(Florence) First reconnaissance, presentation of the teams: two days before the start, the Tour de France riders got to the heart of the matter on Thursday in Florence, cradle of the Renaissance where anti-COVID-19 masks were back.
“I don’t want to relive the same thing I experienced last year at the Giro, I just want to be careful,” said Remco Evenepoel while appearing masked in front of the press at the Palazzio Vecchio, one of the multiple majestic palaces in illuminate the Tuscan city.
In 2023, the Belgian, who will compete in his first Grande Boucle this year, had to abandon the Tour of Italy because of the virus, even though he was the leader.

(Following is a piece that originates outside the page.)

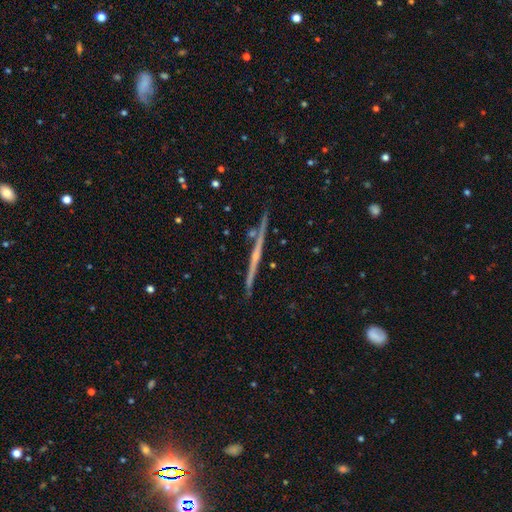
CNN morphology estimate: smooth-or-featured: featured or disk: 71% | smooth: 19% | star or artifact: 10%
  disk-edge-on: yes: 97% | no: 3%
    edge-on-bulge: none: 67% | rounded: 27% | boxy: 6%
  merging: none: 87% | minor disturbance: 9% | merger: 2% | major disturbance: 2%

Several runners have been ill in recent weeks, including Frenchman David Gaudu. And some were even forced to withdraw because they were insufficiently recovered, like the British Tao Geoghegan Hart or the American Sepp Kuss, Jonas Vingegaard’s sherpa.
“We know that COVID-19 is making a comeback. We are careful to get back into the habit of barrier measures, even if reflexes have been lost a little. We are facing the major event of the season,” commented the manager of the Décathlon-AG2R La Mondiale team, Vincent Lavenu.
At the start of the week, Tour director Christian Prudhomme told AFP that masks would be “made available” if needed, but that there would be no health protocol, as was the case. case at the height of the health crisis.
The atmosphere went up a notch on Thursday in Florence before the presentation of the teams in the evening on Piazzale Michelangelo, which overlooks the city and the Arno river.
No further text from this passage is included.